Diogo C. Nunes *
Em fins dos anos 1960, Herbert Marcuse escreveu um pequeno ensaio, A Critique of Pure Tolerance, traduzido para português como A Tolerância Repressiva, observando que “o que hoje é proclamado e praticado como tolerância está servindo à causa da opressão”.
Com a intenção de argumentar em favor da tolerância (capaz de “eliminar a violência” e proteger “o ser humano e os animais da crueldade”), Marcuse vê-se obrigado a operar a distinção entre uma tolerância libertária (que seria “um fim em si mesmo”) e uma tolerância repressiva (“que fortalece a tirania da maioria”). Escreveu ele:
“A tolerância é estendida às políticas, às condições e aos modos de comportamento que não deveriam ser tolerados porque eles estão impedindo, se não destruindo, as chances de se criar uma existência sem medo e miséria”.
Colocamos o paradoxo em forma de perguntas: se a tolerância objetiva eliminar a violência, o medo, a miséria e a crueldade, deve-se tolerar práticas e discursos que sustentam a violência, o medo, a miséria e a crueldade? Em outros termos, tolerar o intolerável não inviabiliza a própria tolerância? Ou: a tolerância, levada às últimas, não elimina a si mesma?
Numa sociedade em que o “normal” é a violência (ou em que a “normalidade social” se sustente em práticas diversas de exclusão, opressão e segregação), é a própria normalidade que se apresenta como intolerável. O discurso da “tolerância”, como um apelo à conformidade, à manutenção da ordem, perverte o combate à violência e à crueldade.

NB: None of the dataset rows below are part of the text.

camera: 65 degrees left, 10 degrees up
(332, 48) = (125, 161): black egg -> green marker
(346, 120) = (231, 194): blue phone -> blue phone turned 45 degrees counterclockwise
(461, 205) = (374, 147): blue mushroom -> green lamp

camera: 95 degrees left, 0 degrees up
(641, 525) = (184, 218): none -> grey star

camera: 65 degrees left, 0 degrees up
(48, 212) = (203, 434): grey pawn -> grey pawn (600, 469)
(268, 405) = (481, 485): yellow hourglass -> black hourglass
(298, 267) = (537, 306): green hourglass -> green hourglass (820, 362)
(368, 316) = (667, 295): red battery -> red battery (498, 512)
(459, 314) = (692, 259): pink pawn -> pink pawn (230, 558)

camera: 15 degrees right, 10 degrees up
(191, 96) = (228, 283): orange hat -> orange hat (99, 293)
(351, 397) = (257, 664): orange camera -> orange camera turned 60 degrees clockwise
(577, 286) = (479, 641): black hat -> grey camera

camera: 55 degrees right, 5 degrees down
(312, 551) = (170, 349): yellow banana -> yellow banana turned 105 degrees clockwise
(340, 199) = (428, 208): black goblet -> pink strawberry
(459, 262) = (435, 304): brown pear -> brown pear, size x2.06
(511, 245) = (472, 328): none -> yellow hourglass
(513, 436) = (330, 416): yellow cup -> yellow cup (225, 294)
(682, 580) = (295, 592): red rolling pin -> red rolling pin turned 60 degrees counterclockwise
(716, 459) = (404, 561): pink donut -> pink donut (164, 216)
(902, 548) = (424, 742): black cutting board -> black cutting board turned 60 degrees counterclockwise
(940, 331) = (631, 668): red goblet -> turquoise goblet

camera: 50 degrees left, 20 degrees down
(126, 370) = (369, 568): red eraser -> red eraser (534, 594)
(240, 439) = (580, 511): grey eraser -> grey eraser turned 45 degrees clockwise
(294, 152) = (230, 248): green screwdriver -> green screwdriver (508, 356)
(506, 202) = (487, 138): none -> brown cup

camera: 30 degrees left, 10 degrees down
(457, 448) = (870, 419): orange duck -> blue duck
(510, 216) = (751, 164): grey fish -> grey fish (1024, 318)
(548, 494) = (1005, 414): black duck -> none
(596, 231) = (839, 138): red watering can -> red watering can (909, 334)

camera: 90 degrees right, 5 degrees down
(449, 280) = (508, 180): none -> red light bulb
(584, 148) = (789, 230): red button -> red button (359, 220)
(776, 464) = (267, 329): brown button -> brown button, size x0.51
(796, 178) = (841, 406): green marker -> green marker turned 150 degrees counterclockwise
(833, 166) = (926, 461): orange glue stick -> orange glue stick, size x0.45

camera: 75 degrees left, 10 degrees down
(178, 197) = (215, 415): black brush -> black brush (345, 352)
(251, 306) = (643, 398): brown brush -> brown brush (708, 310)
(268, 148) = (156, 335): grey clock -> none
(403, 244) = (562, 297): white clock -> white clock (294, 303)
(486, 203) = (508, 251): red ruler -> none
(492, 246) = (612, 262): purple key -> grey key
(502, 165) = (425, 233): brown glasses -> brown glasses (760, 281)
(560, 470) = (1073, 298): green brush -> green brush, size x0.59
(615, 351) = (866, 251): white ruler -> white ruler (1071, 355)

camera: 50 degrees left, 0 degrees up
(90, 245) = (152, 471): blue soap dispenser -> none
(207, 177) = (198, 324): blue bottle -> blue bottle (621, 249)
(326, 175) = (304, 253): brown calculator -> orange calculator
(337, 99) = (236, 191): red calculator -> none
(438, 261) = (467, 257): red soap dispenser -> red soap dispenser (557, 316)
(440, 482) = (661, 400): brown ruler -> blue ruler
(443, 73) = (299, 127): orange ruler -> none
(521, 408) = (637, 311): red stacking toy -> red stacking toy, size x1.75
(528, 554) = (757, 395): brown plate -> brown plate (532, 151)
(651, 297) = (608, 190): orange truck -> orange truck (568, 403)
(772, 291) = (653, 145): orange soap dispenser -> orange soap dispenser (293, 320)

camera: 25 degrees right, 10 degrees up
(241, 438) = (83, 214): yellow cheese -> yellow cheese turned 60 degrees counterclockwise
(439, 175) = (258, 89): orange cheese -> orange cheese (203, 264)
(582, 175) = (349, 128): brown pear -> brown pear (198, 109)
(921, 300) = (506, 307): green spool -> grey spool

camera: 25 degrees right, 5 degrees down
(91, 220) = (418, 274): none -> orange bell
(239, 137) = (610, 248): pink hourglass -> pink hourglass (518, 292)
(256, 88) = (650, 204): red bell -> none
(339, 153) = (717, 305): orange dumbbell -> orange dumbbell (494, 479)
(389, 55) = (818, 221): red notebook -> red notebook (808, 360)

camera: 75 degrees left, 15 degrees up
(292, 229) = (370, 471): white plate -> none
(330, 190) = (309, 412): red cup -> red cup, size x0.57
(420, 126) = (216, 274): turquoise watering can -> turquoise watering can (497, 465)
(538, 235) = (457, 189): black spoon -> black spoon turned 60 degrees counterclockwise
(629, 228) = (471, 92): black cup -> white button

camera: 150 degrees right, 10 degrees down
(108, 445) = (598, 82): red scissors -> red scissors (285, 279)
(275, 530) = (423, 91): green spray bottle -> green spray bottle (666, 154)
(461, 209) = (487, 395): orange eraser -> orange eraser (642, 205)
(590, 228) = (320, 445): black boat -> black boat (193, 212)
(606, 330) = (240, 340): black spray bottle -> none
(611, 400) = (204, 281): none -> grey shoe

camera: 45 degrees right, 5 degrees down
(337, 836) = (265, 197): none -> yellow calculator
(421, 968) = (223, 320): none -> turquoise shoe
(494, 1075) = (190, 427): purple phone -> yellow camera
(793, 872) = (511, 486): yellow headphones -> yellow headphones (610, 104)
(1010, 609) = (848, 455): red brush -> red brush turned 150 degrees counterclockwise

O tema da "tolerância religiosa" é exemplar. A história e a psicanálise nos mostram como há um agressividade inerente às identidades e aos vínculos religiosos, em particular aqueles baseados na distinção Eu / outro, bem / mau. E o modo como se reage a tais violências pedindo "tolerância" parece apontar a uma negação ao dado de que a passagem ao ato - da projeção à eliminação do diferente - é somente um passo, e um passo necessário, e lógico, daquele discurso violento. Essa negação parece crer que a violência da intolerância seja um desvio, passível de ser combatida por pedidos de "empatia". Passamos da hora de levar a sério a interrogação se o pedido de tolerância não é uma forma de humilhação. A fragilidade da democracia, exposta hoje em sua crueza, tem revelado o quão tolerantes temos sido: toleramos Eduardos Cunhas, Marcos Felicianos, .... Bolsonaros..., e outros tantos de semelhante estripe que se aparelham no Estado, permitidos que são pela própria democracia. Como foi montada, nossa democracia teve de acolher seus inimigos, dando voz aos apologistas da censura e aos operadores da morte, salvaguardando a integridade dos defensores da crueldade. No combate à intolerância estamos indo muito bem. Representando cinismo e apatia com a máscara desgastada da "tolerância benevolente" que pede "empatia" ao carrasco, damos aula de como tolerar o intolerável.
É decerto vasta a literatura que nos responde a esse impasse afirmando que a defesa da paz e da liberdade não deve sucumbir ao seu oponente, ou seja, que a defesa da tolerância "como fim em si mesmo" (entenda-se: cuja finalidade é a vida na liberdade dentre vidas igualmente livres) deve manter-se firme na sua posição contrária a qualquer sorte de violência. O que essa posição (válida e legítima de diversos modos) já nos trouxe como risco é, que em tempos de uma "catástrofe realmente existente", tolerar o intolerante tem nos custado a própria possibilidade de existência da tolerância. No limite, ela põe em risco a vida mesma daqueles que podem por ela.
*Diogo C. Nunes é historiador, mestre e doutor em Psicologia Social. Professor do curso de Psicologia da UNIABEU Centro Universitário e assessor pedagógico da ENSP/Fiocruz.